従来、投射装置であるプロジェクタの光源としてランプが使用されている。近年、固体発光素子の1つである発光ダイオード(light emitting diode、LED)を照明用途に採用する機運が増したことから、プロジェクタの光源においても、ランプに代えてLEDを使用することが提案されている。プロジェクタは、照明光学系から画像形成部へ照明光を供給し、画像形成部で形成された画像を投射する。
プロジェクタに関し、照明光学系にて高輝度かつ均一な光量分布の光源像を得るために、複数のLEDからの光を導光体へ入射させる技術が知られている。導光体としては、例えば、筒形のライトトンネルおよび柱状のロッドレンズが知られている。ライトトンネルは、反射部材が形成された内壁を備える。ロッドレンズは、光を透過させる透過部材を備える。
LEDを備える照明光学系では、光源からの光量を増やすためにLEDの数を増やすことで、光源面積が増加する。光源面積の増加に伴い、光線が拡がる角度範囲は拡大する。この場合、複数のLEDからの光を導光体の入射口へ収束させることができても、広い角度範囲へ進行する光線が増加することで、導光体の出射側にあるレンズに入らない光が増加することがある。
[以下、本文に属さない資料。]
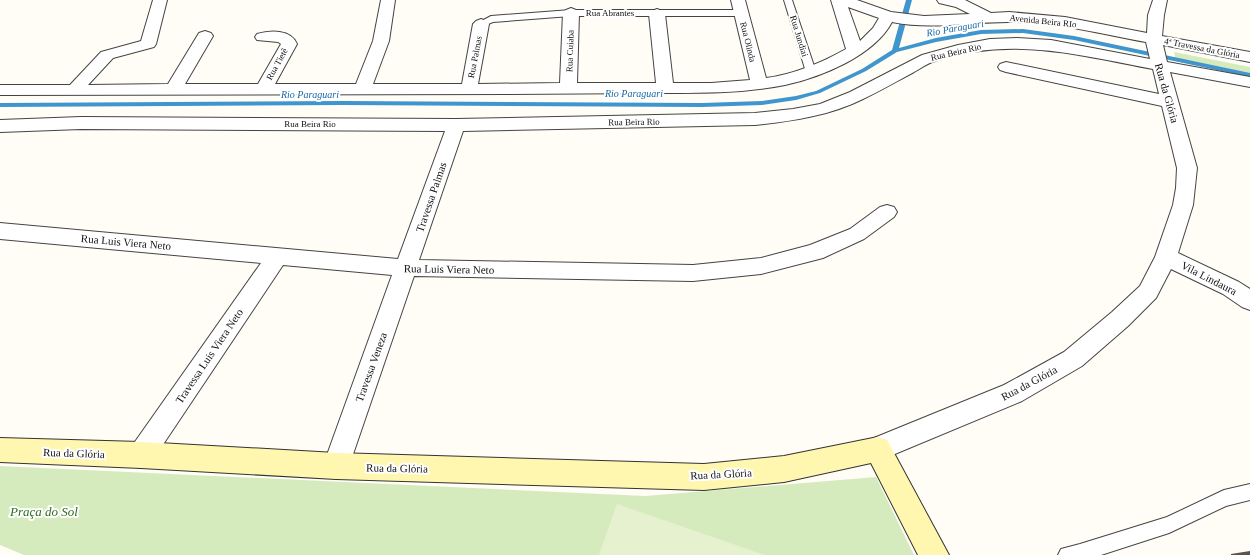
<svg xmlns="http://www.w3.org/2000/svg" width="1250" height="555" font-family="'Times New Roman',serif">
  <rect width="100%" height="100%" fill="#fffdf5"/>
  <path fill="#d5ebbd" d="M1174,52L1250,67V77L1176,61Z
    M0,466L645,496L876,477L914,555H24L0,545Z"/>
  <path fill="#e6f2cf" d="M617,504L765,555H599Z"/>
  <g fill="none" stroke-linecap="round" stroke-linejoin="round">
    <path fill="#3f96cf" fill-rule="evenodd" d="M906,0H912L899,48L936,38L981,30L1023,29L1074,36L1250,73V77L1074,40L1023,33L981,34L936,42L897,52L866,71L820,93L796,100L762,105L702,107L343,105L0,107V103L343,101L702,103L762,101L796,96L816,91L862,69L892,50Z"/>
  </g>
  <path fill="#5a524d" d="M1250,551V555H1231V554Z"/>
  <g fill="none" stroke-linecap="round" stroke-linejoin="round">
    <defs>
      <path id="lane" d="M784,0H792L816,72L814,74L811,75L806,72Z
        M571,10H741L745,13L741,16H571L493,22L481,27L476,24L491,16Z
        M1250,484V500L1226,506L1169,533L1101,555H1058L1061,549L1080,544L1167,517L1224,490Z"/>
      <path id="street" d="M153,0H167L156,44L154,47L113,58L88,85L168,84L199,33L205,31L211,33L213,36L185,84H258L281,44L278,42L257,40L255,37L257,34C270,30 291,29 297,44L275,84H356L373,41L381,0H395L389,41L373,84H462L473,24L476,21L481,19L486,21L489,24L478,84L560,83L563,13L566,10L571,8L576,10L579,13L577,83H656L649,14L652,11L657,9L662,11L665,14L673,83H711L750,80L731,0H745L766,78C795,74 821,63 846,49L831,0H857L891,12L924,16L970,14L956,7L939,3L937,0H965L991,13L1009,12L1065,17L1147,33L1148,15L1153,0H1167L1164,15L1162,36L1250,52V62L1163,45L1167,62L1250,77V87L1170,72L1197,168L1193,205L1178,253L1239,282L1250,289V310L1242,307L1223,294L1171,269L1156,298L1128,326L1082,366L1022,401L878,461L869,458L865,449L869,440L1004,385L1064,352L1112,312L1140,286L1155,257L1173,205L1176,188L1177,168L1162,106L1006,72L1000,70L998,67L1000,64L1006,62L1159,94L1153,69C1077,55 1012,36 935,61C928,63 921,68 914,72C897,81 880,91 863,99C829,116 792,121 755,125L463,131L419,260L693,265L761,258L810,245L850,229L880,207L887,205L894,207L897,212L894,217L864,239L823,258L761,274L693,281L414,276L349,466L346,475L336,479L326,475L323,466L392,275L283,265L150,464L141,468L132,464L128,455L132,446L261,263L0,239V223L398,259L445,131L81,129L0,132V120L81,117L456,119L755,113L793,109L820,104L850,92L922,55L958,45L990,39L1017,38L1051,40L1150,59L1146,42C1101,34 1053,21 1008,22C970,22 930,30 892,22C874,56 821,77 785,85C741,94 696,93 652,93C604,93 557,94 510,94C340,94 170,95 0,95V85H70L101,52L141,41ZM848,7L879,18L873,28L860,41Z"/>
      <path id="secondary" d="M878,437L887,440L949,555H918L871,463L784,482L704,490L336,479L141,468L0,462V438L141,442L336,453L704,464L784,456Z"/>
    </defs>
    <use href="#lane" stroke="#444" stroke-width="2"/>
    <use href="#street" stroke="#444" stroke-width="2"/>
    <use href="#secondary" stroke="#333" stroke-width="2"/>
    <use href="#lane" fill="#fff" fill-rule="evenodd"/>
    <use href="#street" fill="#fff" fill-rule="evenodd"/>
    <use href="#secondary" fill="#fff6b0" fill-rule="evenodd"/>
  </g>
  <g text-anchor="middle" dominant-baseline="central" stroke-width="4" stroke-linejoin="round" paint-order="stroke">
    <g font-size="9" fill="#111" stroke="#fff">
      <text x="610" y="13">Rua Abrantes</text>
      <text transform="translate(1043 21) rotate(6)">Avenida Beira RIo</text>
      <text transform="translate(799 36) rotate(73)">Rua Jundiai</text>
      <text transform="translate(748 42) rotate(76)">Rua Olinda</text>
      <text transform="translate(1202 48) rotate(11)">4ª Travessa da Glória</text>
      <text transform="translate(570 51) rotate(-88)">Rua Cuiaba</text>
      <text transform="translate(956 52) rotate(-13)">Rua Beira Rio</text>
      <text transform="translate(475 57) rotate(-79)">Rua Palmas</text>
      <text transform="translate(277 64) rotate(-61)">Rua Tietê</text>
      <text transform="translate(634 122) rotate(-1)">Rua Beira Rio</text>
      <text x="310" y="124">Rua Beira Rio</text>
    </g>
    <g font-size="10" font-style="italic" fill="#1768a6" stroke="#fff">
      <text transform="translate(955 28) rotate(-10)">Rio Paraguari</text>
      <text x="634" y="93">Rio Paraguari</text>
      <text x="310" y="94">Rio Paraguari</text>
    </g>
    <g font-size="11" fill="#111" stroke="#fff">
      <text transform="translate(1167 93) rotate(74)">Rua da Glória</text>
      <text transform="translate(431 197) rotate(-71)">Travessa Palmas</text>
      <text transform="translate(126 242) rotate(5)">Rua Luis Viera Neto</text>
      <text transform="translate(449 269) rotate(1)">Rua Luis Viera Neto</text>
      <text transform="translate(1209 278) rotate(27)">Vila Lindaura</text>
      <text transform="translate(209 356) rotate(-56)">Travessa Luis Viera Neto</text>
      <text transform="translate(371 367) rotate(-70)">Travessa Veneza</text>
      <text transform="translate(1029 383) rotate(-28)">Rua da Glória</text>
      <text transform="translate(74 453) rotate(2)">Rua da Glória</text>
      <text transform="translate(397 468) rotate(1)">Rua da Glória</text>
      <text transform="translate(721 474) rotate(-3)">Rua da Glória</text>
    </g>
    <g font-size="13" font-style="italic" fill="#2f6b1f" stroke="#fff">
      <text x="44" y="511">Praça do Sol</text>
    </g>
  </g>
</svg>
画像形成部で画像の形成に利用可能な光の入射角度に制限がある場合は、光の拡散範囲が拡大することで、画像の形成に利用されない光が増加することとなる。
導光体の1つの端面に対向させてLEDがアレイ状に配置されている場合、LEDの数が多いほど、導光体の他方の端面の出射口の面積が大きくなることで、光源像の面積が増大する。この場合も、導光体から出射された光を有効に利用することが困難となる。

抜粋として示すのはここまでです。